第217話 蠱毒

 ゴーズが一喝し、ミザハとバザンが衛兵に捕らえられた。


 ミザハもバザンも抵抗することなく、手枷を嵌められる。


 しかし、僕には何か引っかかるものがあった。


 ……素直すぎる。


 僕から人質を取って、最終的に何を落としどころにしたかったのか。


 人質が露見し、それが失敗に終わった時の筋書きを考えていないことが、このミザハに限ってあり得ることだろうか。


 あっさりと縄につくミザハを見て、僕にそんな直感がよぎる。


「……ミザハ、お前、何を企んでいる?」


 自然と出た僕からの問いに、ミザハは不敵に笑った。


「……くくく。ですから、私の目的はそもそも貴殿の命でもクロウネピアの勝利でもないんですよ。……ヴァレンの谷を見ていればわかる。強い種族とは多く戦った種族に他ならない。……私は獣人族を最強の種族にしたいだけです。それには──」


「戦が必要だってことか……」


「流石は魔王様……。それ故に、私は膠着した盤上をひっくり返すのです。……タスクギアが倒れては、内乱が終わってしまう。……幸い、獣人国では三つの勢力が騒乱を繰り広げている。この大戦を機に、我ら獣人の戦闘力を大いに飛躍させるべきなのです。……王国の参戦でタスクギアが不利になりましたから、私はタスクギアに逆転の一手を授けただけのこと」


「……幹部会が開かれるという情報か」


 僕の頭の中で全てのピースが繋がった。


 ミザハのついた嘘、それは内乱を終わらせることで平和を創り出すという言葉。


 ミザハの目的は戦乱による、獣人族の戦慣れだ。


 この世界の戦争では集団の力以上に個の力が重要になる。


 魔法やスキルの存在が、そうした状況を作り出している。


 皆が同じ装備、同じ戦闘力ならば、前の世界のように集団の力に個の力が勝ることはない。


 しかし、この世界にはスキルと魔法がある。


 強大な魔法の一撃が集団を葬ることもあるのが、この世界の戦争だ。


 ミザハは獣人国を戦禍に晒すことで、個の力を底上げしようとしているわけだ。


「タスクギアの本拠地であるカイレンからクイネルまで、三日もあればタスクギアの軍勢が到着します。……くくく。今頃、皆様を一網打尽にするべくタスクギアの大軍が進軍しているでしょうね。クロウネピアの幹部である皆様と、王国宰相である魔王様がこのクイネルの地で全滅したとなれば、クロウネピアの残党と王国軍は苛烈な報復に出るでしょう。

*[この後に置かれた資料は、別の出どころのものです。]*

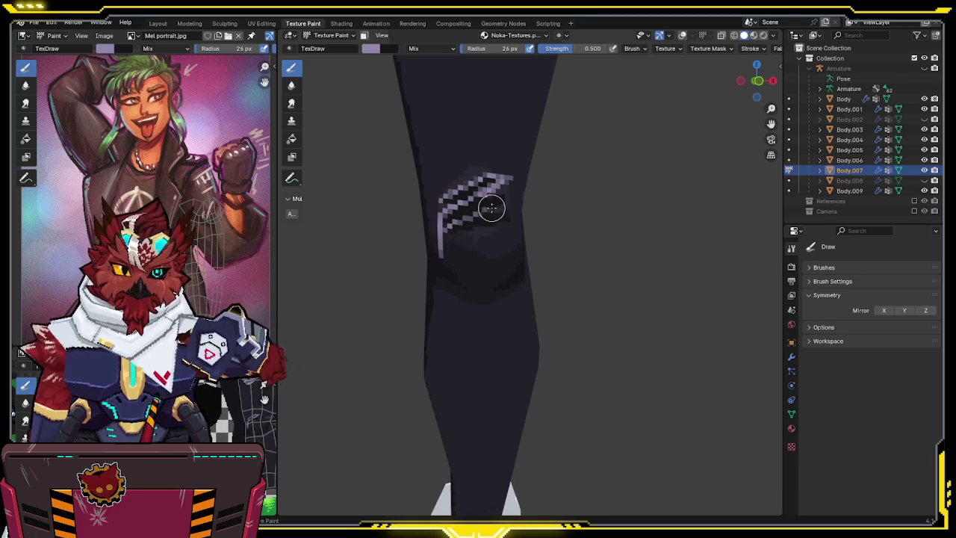
pyautogui.moveTo(506, 197); pyautogui.dragTo(489, 207, button='middle')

ここに、獣人族は飛躍の時を迎えるのです。戦争の本質は殺し合いにあります。故に、戦に強くするには殺し合いをさせることが一番の近道。……くくく。楽しくなって参りましたねえ!」


 鮮やかだと思った。


 ミザハの行動は、多くの命を燃やすことになる。


 僕の主義とは正反対だ。


 それでも、僕は彼を頭ごなしに否定できない。


 僕も王国で、ランザウェイを殺した。


 強い国造りに、流血は避けて通れない。


 僕は支配者階級にのみ血を流させて、国を強くしようとした。


 ミザハは、支配者から大衆まで国の民すべてに血を流させる方法を選んだ。


 ミザハの方が、フェアだ。


 これほどまでに鮮やかな悪があるだろうか。


 僕から見れば彼は巨悪だが、彼は彼の正義を貫いている。


 僕は事ここに至ってもやっぱり、ミザハを好ましく思っている。


 やはり、僕は歪んでいる。


 どうやら、僕は根っからの悪人なのだろう。

 

 きっと、だから魔王になった。


 そして、この世界に戦乱を振り撒き、そして平穏を取り戻すのだろう。


 自分の手段と目的の矛盾に、僕は少し胸が苦しくなる。


「その者を牢に押し込めておけ!」


 象の獣人のゴーズが叫び、ミザハとバザンは連行された。


「すぐに籠城の支度をせよ! 今からクイネルを放棄して逃げてもすぐに追撃される。……小僧、グリムリープと言ったな、貴様にも協力して貰うぞ」


 ゴーズは僕にそう言うと、返事も待たずに武闘派の幹部たちを引き連れて退室した。


「……まるで、蠱毒だな」


 僕の呟きに、ニコが言う。


「こどく……ですか?」


 蠱毒。


 壺に毒虫や害虫を入れて殺し合わせることで、最後に残った虫の毒をより強力なものに変えるという呪術。


 前の世界に、そんな話があった。


 文明の発達していない頃の与太話の類だとは思うが、獣人国という壺の中でタスクギア、クロウネピア、王国という三つの勢力を争わせる姿は、どこか蠱毒に重なる部分がある。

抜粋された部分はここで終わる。